**Exercise details**
Which lines in the records below contain the string "position"? Copy out each such line in full, matching case exactly.

**Available records**
============================================================
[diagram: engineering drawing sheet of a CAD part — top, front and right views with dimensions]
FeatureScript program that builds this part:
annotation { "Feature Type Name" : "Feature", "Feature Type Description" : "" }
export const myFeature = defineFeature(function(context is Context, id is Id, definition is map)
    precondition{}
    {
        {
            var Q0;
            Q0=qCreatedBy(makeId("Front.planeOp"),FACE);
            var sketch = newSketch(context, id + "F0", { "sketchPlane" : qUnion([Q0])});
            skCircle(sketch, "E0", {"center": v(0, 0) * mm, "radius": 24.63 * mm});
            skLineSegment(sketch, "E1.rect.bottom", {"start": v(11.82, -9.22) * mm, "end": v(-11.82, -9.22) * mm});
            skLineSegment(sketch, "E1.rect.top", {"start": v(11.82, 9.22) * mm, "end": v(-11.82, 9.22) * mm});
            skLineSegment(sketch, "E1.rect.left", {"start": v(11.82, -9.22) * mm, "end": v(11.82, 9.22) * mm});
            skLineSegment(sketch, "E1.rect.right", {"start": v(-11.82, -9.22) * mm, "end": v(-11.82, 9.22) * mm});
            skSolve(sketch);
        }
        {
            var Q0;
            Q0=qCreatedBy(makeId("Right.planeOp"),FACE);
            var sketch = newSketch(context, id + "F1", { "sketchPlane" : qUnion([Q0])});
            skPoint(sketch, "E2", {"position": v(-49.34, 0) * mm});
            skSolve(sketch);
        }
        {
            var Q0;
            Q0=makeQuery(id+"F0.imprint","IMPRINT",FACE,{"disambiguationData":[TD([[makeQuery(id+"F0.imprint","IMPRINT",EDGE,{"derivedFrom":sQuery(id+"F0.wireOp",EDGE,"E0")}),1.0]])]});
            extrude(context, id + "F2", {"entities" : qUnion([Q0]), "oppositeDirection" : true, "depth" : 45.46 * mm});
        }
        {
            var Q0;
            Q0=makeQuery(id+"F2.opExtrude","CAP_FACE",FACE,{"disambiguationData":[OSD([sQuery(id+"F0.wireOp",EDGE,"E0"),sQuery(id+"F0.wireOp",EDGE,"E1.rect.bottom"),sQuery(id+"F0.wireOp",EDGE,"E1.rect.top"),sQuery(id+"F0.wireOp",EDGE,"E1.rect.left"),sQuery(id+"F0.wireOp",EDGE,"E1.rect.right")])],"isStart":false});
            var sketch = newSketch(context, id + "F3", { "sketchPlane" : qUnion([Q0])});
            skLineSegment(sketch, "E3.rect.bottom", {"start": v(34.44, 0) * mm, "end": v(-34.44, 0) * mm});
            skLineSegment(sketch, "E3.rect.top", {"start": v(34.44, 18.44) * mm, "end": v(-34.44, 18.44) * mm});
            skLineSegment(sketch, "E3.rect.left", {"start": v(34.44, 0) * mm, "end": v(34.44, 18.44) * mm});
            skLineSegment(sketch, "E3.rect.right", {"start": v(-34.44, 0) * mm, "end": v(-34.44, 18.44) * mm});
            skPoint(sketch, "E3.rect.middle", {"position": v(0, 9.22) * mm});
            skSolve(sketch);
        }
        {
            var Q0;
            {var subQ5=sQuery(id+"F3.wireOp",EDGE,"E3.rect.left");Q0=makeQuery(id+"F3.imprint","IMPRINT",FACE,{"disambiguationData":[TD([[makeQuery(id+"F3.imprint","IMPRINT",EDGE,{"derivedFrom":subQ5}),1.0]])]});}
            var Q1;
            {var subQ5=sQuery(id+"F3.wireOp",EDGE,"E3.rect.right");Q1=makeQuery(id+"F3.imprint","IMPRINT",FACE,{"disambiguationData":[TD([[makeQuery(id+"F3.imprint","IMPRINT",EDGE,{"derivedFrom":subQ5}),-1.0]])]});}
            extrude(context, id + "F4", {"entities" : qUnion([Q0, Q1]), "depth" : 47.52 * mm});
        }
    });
============================================================
**Task result**
            skPoint(sketch, "E2", {"position": v(-49.34, 0) * mm});
            skPoint(sketch, "E3.rect.middle", {"position": v(0, 9.22) * mm});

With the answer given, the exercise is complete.